REQUESTS »
A – From the rights issue excerpt, list every defined term that appears in parentheses.
B – According to the rights issue excerpt, how long will the Shortfall Offer stay open?
C – Please write the next part of the rights issue excerpt, beginning after its final sentence.

TEXT EXCERPT »
(begin)

As announced on ASX, the Company is seeking to undertake a pro-rata renounceable rights issue of one (1) new Share for every two (2) Shares at an issue price of $0.003 per Share, to raise up to approximately $ 2,094,407 ( Entitlement Offer ).

Any entitlement not taken up under the Entitlement Offer will form the shortfall offer ( Shortfall Offer ). The issue price for each Share issued under the Shortfall Offer is $0.003, being the price at which Shares are offered under the Entitlement offer ( Shortfall Shares ).

The Shortfall Offer is a separate offer which will remain open for up to three months following the closing date of the Entitlement Offer.

(end)

MATERIAL »
(begin)

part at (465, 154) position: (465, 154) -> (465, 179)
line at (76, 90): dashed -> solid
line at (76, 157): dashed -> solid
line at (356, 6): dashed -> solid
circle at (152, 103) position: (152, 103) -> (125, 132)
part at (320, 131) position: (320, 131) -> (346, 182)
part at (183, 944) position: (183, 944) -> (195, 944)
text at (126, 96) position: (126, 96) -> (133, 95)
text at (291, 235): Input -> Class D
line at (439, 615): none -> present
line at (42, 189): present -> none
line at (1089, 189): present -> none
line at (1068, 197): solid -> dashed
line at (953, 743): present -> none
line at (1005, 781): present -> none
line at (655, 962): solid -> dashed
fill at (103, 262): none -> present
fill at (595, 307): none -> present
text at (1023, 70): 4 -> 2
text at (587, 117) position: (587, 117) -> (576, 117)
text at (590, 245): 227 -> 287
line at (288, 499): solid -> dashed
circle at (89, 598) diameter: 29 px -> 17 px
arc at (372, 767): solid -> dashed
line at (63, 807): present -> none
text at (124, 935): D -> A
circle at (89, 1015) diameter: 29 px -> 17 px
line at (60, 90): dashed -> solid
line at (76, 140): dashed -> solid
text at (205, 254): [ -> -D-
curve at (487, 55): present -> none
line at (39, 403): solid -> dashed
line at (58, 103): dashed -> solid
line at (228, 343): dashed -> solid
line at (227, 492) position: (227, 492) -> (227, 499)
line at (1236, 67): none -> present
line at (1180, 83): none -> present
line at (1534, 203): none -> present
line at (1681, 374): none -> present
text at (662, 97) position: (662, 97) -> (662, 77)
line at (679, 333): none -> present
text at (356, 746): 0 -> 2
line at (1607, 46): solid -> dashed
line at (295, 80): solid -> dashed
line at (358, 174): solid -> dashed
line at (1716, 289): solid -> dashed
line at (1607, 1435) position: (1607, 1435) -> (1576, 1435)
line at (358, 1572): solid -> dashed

(end)

ANSWERS TO THE TASKS »
A –
Entitlement Offer
Shortfall Offer
Shortfall Shares

B – Up to three months following the closing date of the Entitlement Offer.

C –
7.2 Loan Agreement

On 13 December 2023, the Company announced it had secured and entered into a $1,200,000 unsecured loan facility with Allgreen Holdings Pty Ltd (ACN 144 657 045) ( Allgreen ) ( Loan Agreement ), of which Adrian Paul is the sole director and shareholder ( Loan ). All funds from the Loan were applied towards paying out the convertible notes issued to Obsidian Global GP LLC. The material terms of the Loan Agreement are as follows:

  • (a) Loan amount : $1,200,000.

  • (b) Loan term : 12 months.

(c) Interest Rate : 10% per annum.

  • (d) Security : Nil.

(e) Right to convert : The agreement does not include any sole right to convert the loan to Shares.

The Loan Agreement also contains warranty clauses standard for an agreement of this nature.

The Company is seeking Shareholder approval under Resolution 11, to allow Mr Paul (or his nominee Allgreen) to participate in the Shortfall Offer and apply for up to 166,666,667 Shortfall Shares in order to satisfy part of the Company’s debts owed to Allgreen and Mr Paul under the Loan Agreement. Mr Paul (or his nominee Allgreen) will seek to participate on the same terms as unrelated parties who wish to participate in the Shortfall Offer.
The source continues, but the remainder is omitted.